Teoría de la paz democrática

El británico Robert Skidelsky, profesor emérito de Economía Política en Warwick, autor de una gran biografía de Keynes y analista de reputado prestigio, expulsado del Partido Conservador por su oposición a la intervención de la OTAN en Kosovo en 1999, ha rescatado en un artículo publicado en varios medios internacionales la llamada «teoría de la paz democrática» para aplicarla a la actual coyuntura bélica de Ucrania, un inesperado conflicto en el corazón de Europa.

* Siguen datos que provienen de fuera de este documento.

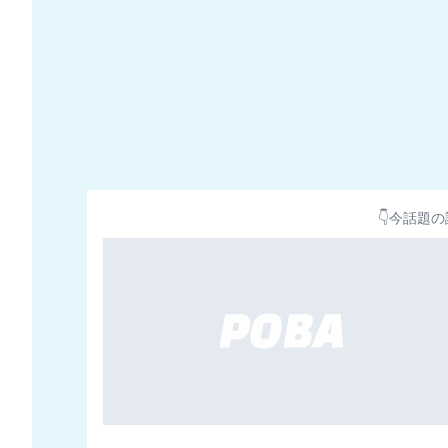
👇今話題の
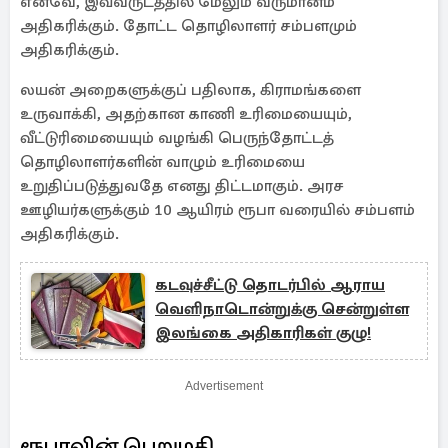
எனவே, இவ்வருடத்தில் மேலும் வருமானம்
அதிகரிக்கும். தோட்ட தொழிலாளர் சம்பளமும்
அதிகரிக்கும்.
லயன் அறைகளுக்குப் பதிலாக, கிராமங்களை
உருவாக்கி, அதற்கான காணி உரிமையையும்,
வீட்டுரிமையையும் வழங்கி பெருந்தோட்டத்
தொழிலாளர்களின் வாழும் உரிமையை
உறுதிப்படுத்துவதே எனது திட்டமாகும். அரச
ஊழியர்களுக்கும் 10 ஆயிரம் ரூபா வரையில் சம்பளம்
அதிகரிக்கும்.
கடவுச்சீட்டு தொடர்பில் ஆராய
வெளிநாடொன்றுக்கு சென்றுள்ள
இலங்கை அதிகாரிகள் குழு!
Advertisement
ரூபாவின் பெறுமதி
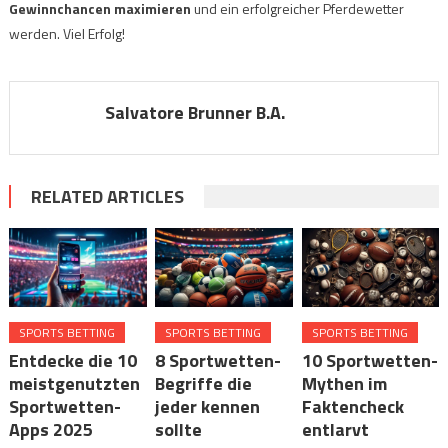
Gewinnchancen maximieren
und ein erfolgreicher Pferdewetter
werden. Viel Erfolg!
Salvatore Brunner B.A.
RELATED ARTICLES
SPORTS BETTING
SPORTS BETTING
SPORTS BETTING
Entdecke die 10
8 Sportwetten-
10 Sportwetten-
meistgenutzten
Begriffe die
Mythen im
Sportwetten-
jeder kennen
Faktencheck
Apps 2025
sollte
entlarvt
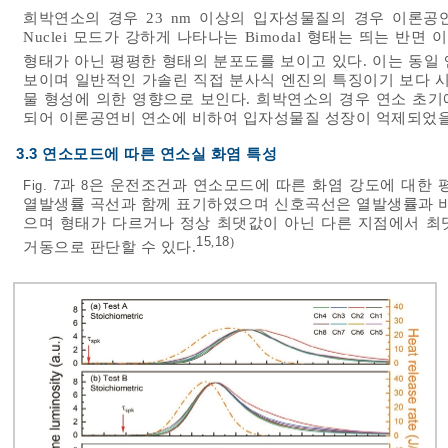
희박연소의 경우 23 nm 이상의 입자성물질의 경우 이론공
Nuclei 모드가 강하게 나타나는 Bimodal 형태는 띄는 
형태가 아닌 평평한 형태의 분포도를 보이고 있다. 이는 동일
보이며 일반적인 가솔린 직접 분사식 엔진의 특징이기 보다 시
물 형성에 의한 영향으로 보인다. 희박연소의 경우 연소 초
되어 이론공연비 연소에 비하여 입자성물질 성장이 억제되었을
3.3 연소모드에 따른 연소실 화염 특성
과
은 운전조건과 연소모드에 따른 화염 강도에 대한 
Fig. 7
8
열발생률 곡선과 함께 표기하였으며 신호곡선은 열발생률과 비
으며 형태가 다르거나 정상 최댓값이 아닌 다른 지점에서 최
15
18
,
)
거동으로 판단할 수 있다.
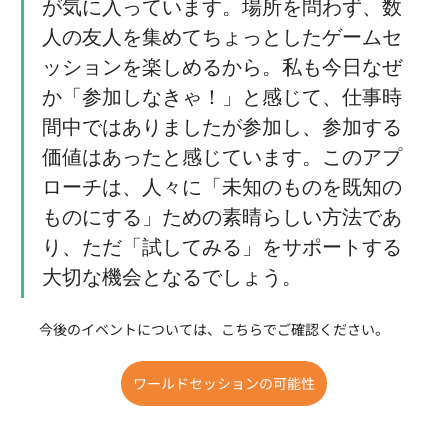
が気に入っています。場所を問わず、数
人の友人を集めてちょっとしたゲームセ
ッションを楽しめるから。私も今日なぜ
か「参加しなきゃ！」と感じて、仕事時
間中ではありましたが参加し、参加する
価値はあったと感じています。このアプ
ローチは、人々に「未知のものを既知の
ものにする」ための素晴らしい方法であ
り、ただ「試してみる」をサポートする
大切な機会となるでしょう。
今後のイベントについては、こちらでご確認ください。
ワールドセッションの可能性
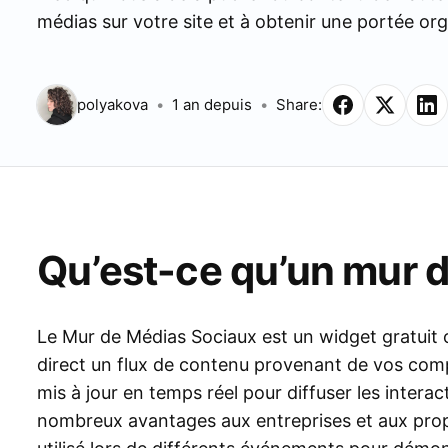
médias sur votre site et à obtenir une portée or
polyakova
1 an depuis
Share:
Qu’est-ce qu’un mur 
Le Mur de Médias Sociaux est un widget gratuit 
direct un flux de contenu provenant de vos comp
mis à jour en temps réel pour diffuser les intera
nombreux avantages aux entreprises et aux propri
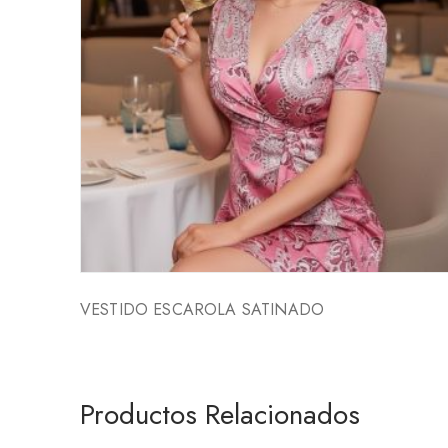
VESTIDO ESCAROLA SATINADO
Productos Relacionados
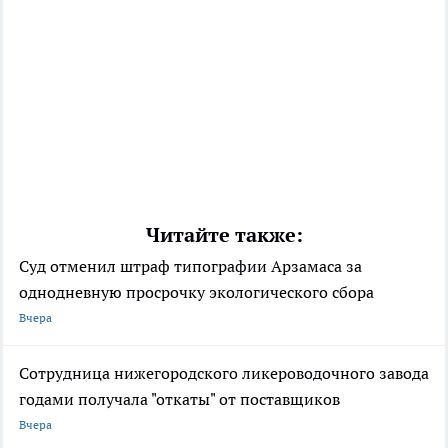
Читайте также:
Суд отменил штраф типографии Арзамаса за
однодневную просрочку экологического сбора
Вчера
Сотрудница нижегородского ликероводочного завода
годами получала "откаты" от поставщиков
Вчера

Dicha teoría clásica —véase Pugh, Jeffrey (2005). Democratic Peace Theory: A Review and Evaluation. Center for Mediation, Peace and Resolution of Conflict (CEMPROC)— se puede enunciar así: las democracias no inician guerras; solo las dictaduras lo hacen. En consecuencia, si todo el mundo fuera democrático no habría guerras. Esta fue la esperanza que surgió en 1990, tras la caída del muro de Berlín, y que arrancó del deslumbrante artículo sobre el fin de la historia de Fukuyama en 1989.

La teoría de que las democracias son intrínsecamente pacíficas y las dictaduras son estructuralmente belicosas es atractiva, y posee notables asideros argumentales. Los estados democráticos tendrán tendencia a respetar los derechos humanos y se inclinarán por mantener la paz ya que esto es lo que quiere la ciudadanía, ante la que responden sus cuadros dirigentes. Además, las democracias están acostumbradas a resolver los problemas dialécticamente, mediante la discusión y la síntesis, por lo que tenderán a hacer lo mismo en el terreno internacional. En consecuencia, si el proselitismo democrático occidental, encabezado por los Estados Unidos y las demás grandes democracias parlamentarias, consigue que todas las dictaduras se conviertan en democracias, habremos llegado a un estado parecido a la paz perpetua de Kant, quien ya abordó esta cuestión a finales del siglo XVIII.

Este planteamiento es sugerente, pero Skidelsky desmonta los dos axiomas sobre los que se asienta. En primer lugar, la teoría de la paz perpetua se basa en la idea de que el comportamiento exterior de un Estado está determinado por su constitución interna, sin tener en cuenta que el sistema internacional puede afectar severamente a la política interna de un país. Y cita a Kenneth N. Waltz, quien sostiene y demuestra que la anarquía internacional condiciona el comportamiento de los estados más de lo que el comportamiento de los estados provoca la anarquía internacional.

El segundo axioma que fracasa es que la democracia es la forma natural del Estado, que los ciudadanos de cualquier lugar adoptarán espontáneamente si se pone fin a las obstrucciones que lo impiden. «Esta dudosa suposición —escribe Skidelsky— hace que el cambio de régimen parezca fácil, porque los poderes sancionadores pueden contar con el apoyo acogedor de aquellos cuya libertad ha sido reprimida y cuyos derechos han sido pisoteados».

Sin embargo, la experiencia demuestra la tremenda dificultad de instalar un régimen democrático allá donde no existen «tradiciones constitucionales occidentales». Los ejemplos son abundantes: están Siria, Libia, Afganistán, numerosos países africanos surgidos de la descolonización, etc. La propia Rusia es un ejemplo manifiesto de democracia fallida, en que un régimen claramente autoritario como es el de Putin no suscita el rechazo masivo de la ciudadanía, sino que esta vive masivamente aletargada, probablemente víctima de una socialización durante siglos en un magma de conceptos inaceptables para un corpus ideológico occidental.

En definitiva, por ahora el «fin de la historia» basado en la expansión automática de la democracia a todo el orbe no es más que una remota utopía ya que en muchos ámbitos no existe una verdadera demanda de pluralismo parlamentario tal como lo entendemos en nuestras democracias.

Tendremos en fin que acostumbrarnos a la coexistencia entre nuestro modelo y otro diferente, hasta cierto punto antitético, formado por las dictaduras rusa y china y por los estados y facciones iliberales que están tomando cuerpo en nuestro propio ámbito de libertades, que se han apoderado ya de algunos países de la UE y que amenazan cada vez más la estabilidad de democracias como la francesa, la italiana o la española. Ojalá que el «fin de la historia» no sea en realidad el triunfo de estas autocracias, con el beneplácito de grupos cada vez mayores de desertores del venerable e insustituible pluralismo parlamentario.